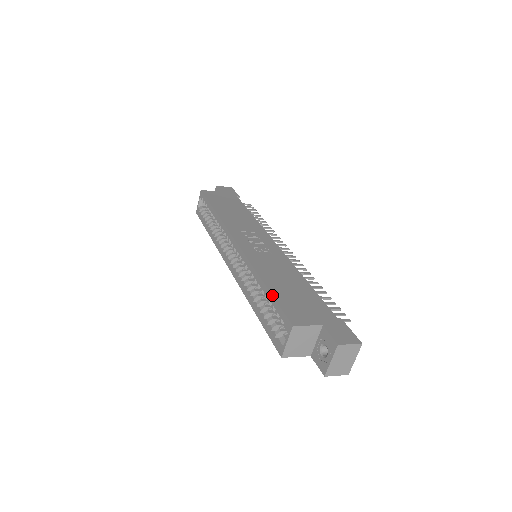
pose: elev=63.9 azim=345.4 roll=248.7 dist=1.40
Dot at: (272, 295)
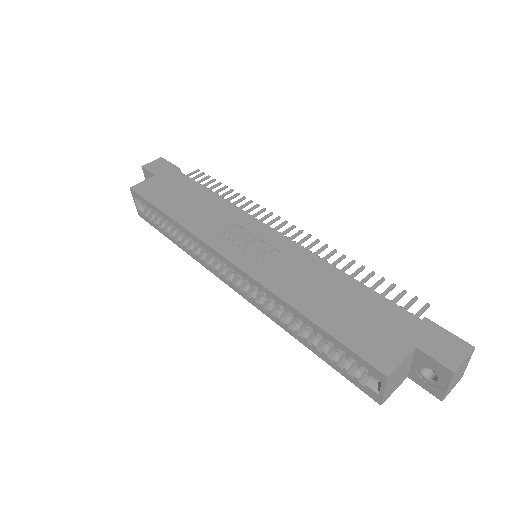
Dot at: (329, 335)
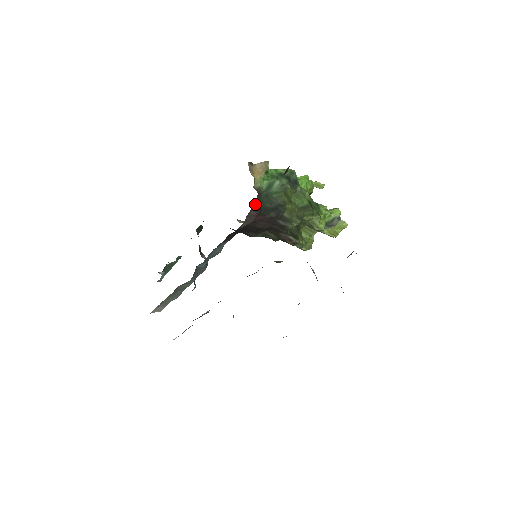
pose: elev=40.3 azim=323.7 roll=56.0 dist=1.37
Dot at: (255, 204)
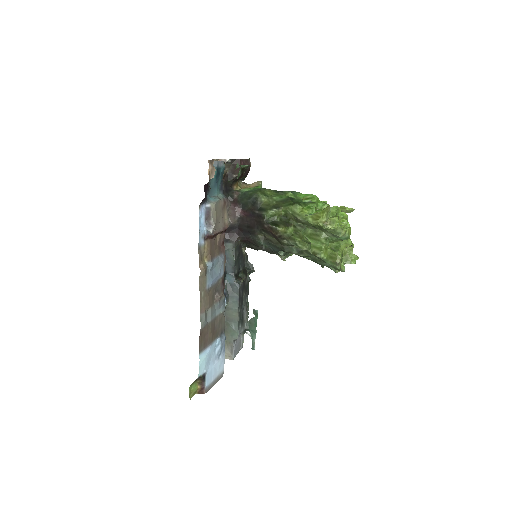
Dot at: (234, 200)
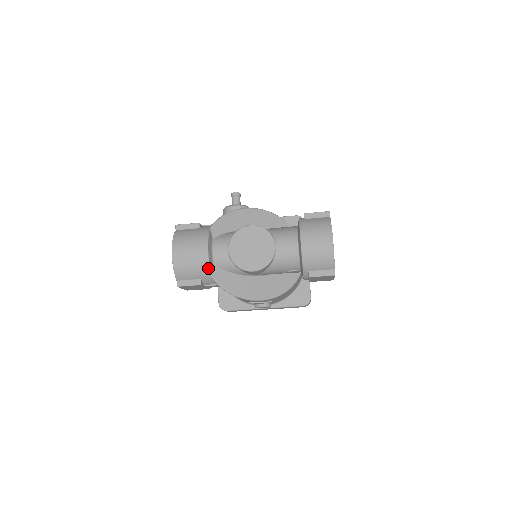
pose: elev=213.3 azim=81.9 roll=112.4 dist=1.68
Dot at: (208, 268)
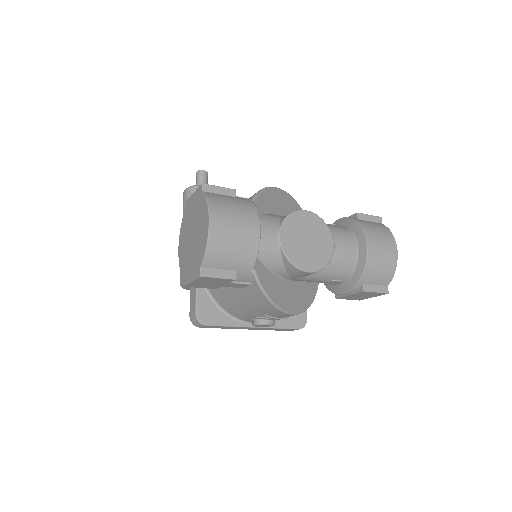
Dot at: (255, 256)
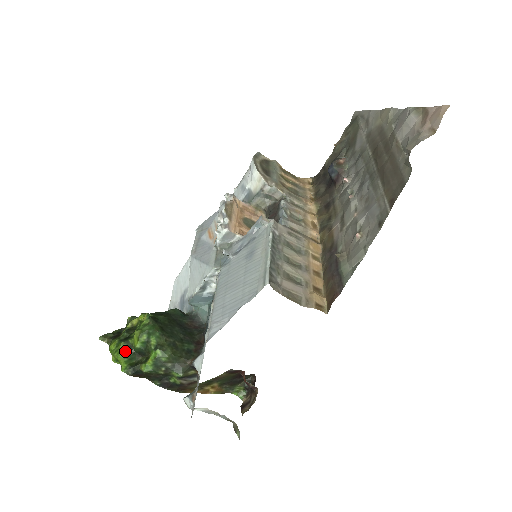
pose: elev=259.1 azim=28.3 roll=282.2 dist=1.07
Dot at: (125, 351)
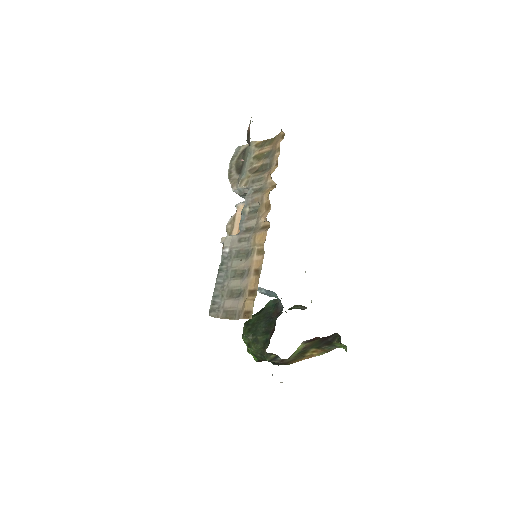
Dot at: occluded
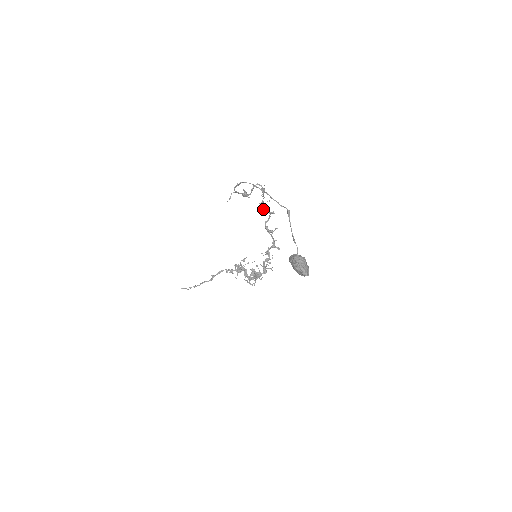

WHAT IS BEING ASKED:
Rewrite the records above with each "pose" changed to "view" and everything else kept the same, leaving out the pictures.

SOLUTION TO THE PROBLEM:
view: elev=63.9 azim=345.4 roll=248.7 dist=1.40
Dot at: (272, 295)
Dot at: (329, 335)
view: elev=40.3 azim=323.7 roll=56.0 dist=1.37
Dot at: (255, 204)
Dot at: (234, 200)
view: elev=213.3 azim=81.9 roll=112.4 dist=1.68
Dot at: (208, 268)
Dot at: (255, 256)
view: elev=259.1 azim=28.3 roll=282.2 dist=1.07
Dot at: (125, 351)
Dot at: occluded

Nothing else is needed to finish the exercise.